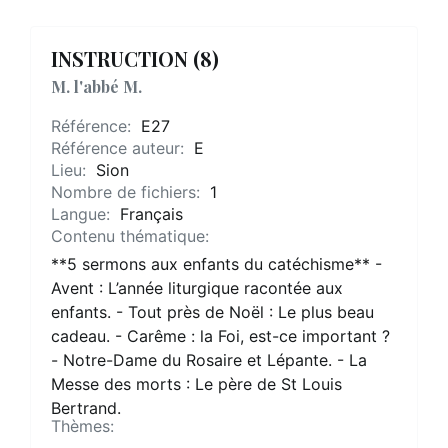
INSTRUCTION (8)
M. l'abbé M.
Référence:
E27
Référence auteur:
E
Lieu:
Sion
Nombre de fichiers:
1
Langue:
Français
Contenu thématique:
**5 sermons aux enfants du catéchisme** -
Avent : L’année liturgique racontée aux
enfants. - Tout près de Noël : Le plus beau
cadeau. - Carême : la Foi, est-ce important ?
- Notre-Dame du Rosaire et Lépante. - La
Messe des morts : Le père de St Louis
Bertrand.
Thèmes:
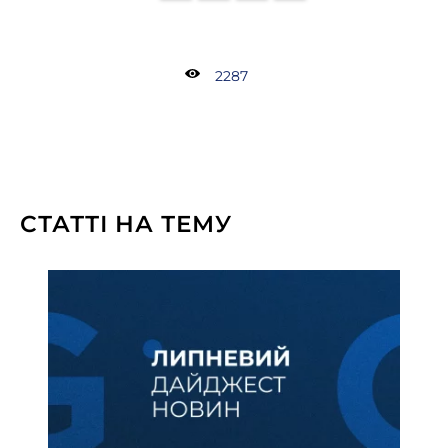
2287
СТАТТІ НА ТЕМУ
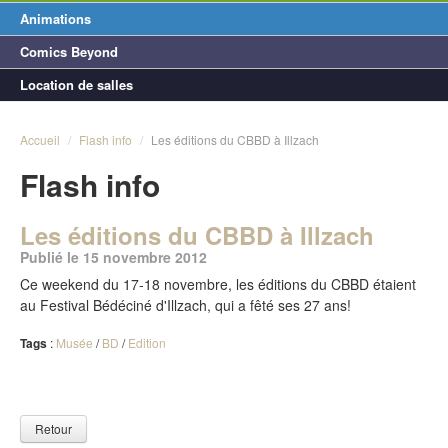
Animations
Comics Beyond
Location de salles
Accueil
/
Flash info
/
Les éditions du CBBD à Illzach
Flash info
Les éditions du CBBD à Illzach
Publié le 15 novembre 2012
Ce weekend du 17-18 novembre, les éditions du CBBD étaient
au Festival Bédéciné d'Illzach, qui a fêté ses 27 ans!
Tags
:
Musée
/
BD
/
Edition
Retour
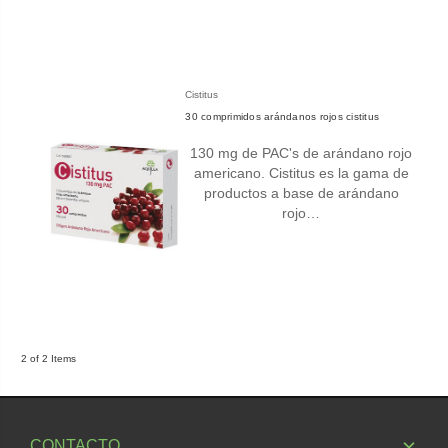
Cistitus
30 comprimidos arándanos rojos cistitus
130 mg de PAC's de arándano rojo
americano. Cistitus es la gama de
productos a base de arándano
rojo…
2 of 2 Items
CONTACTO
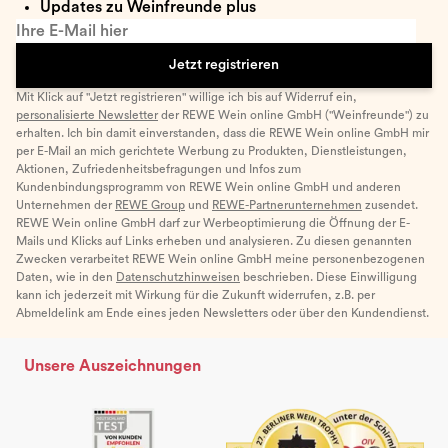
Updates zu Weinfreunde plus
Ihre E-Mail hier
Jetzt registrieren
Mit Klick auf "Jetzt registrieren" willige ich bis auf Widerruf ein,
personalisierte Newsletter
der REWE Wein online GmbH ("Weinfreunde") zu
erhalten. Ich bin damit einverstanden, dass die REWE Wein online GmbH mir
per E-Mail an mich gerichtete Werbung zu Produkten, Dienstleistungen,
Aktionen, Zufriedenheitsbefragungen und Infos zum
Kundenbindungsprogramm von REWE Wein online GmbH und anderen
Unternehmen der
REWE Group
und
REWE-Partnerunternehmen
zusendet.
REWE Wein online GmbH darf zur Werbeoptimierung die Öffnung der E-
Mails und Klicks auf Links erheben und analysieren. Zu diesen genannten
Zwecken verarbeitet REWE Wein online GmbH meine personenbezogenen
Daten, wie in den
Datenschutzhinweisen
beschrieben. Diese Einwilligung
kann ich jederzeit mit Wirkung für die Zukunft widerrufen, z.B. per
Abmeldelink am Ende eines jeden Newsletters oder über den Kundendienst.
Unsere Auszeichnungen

--*--

• TASK PROMPT: Copy word for word every line of the material, from the line containing "Updates zu Weinfreunde plus" through the last line.

• OUTPUT:
Updates zu Weinfreunde plus
Ihre E-Mail hier
Jetzt registrieren
Mit Klick auf "Jetzt registrieren" willige ich bis auf Widerruf ein,
personalisierte Newsletter
der REWE Wein online GmbH ("Weinfreunde") zu
erhalten. Ich bin damit einverstanden, dass die REWE Wein online GmbH mir
per E-Mail an mich gerichtete Werbung zu Produkten, Dienstleistungen,
Aktionen, Zufriedenheitsbefragungen und Infos zum
Kundenbindungsprogramm von REWE Wein online GmbH und anderen
Unternehmen der
REWE Group
und
REWE-Partnerunternehmen
zusendet.
REWE Wein online GmbH darf zur Werbeoptimierung die Öffnung der E-
Mails und Klicks auf Links erheben und analysieren. Zu diesen genannten
Zwecken verarbeitet REWE Wein online GmbH meine personenbezogenen
Daten, wie in den
Datenschutzhinweisen
beschrieben. Diese Einwilligung
kann ich jederzeit mit Wirkung für die Zukunft widerrufen, z.B. per
Abmeldelink am Ende eines jeden Newsletters oder über den Kundendienst.
Unsere Auszeichnungen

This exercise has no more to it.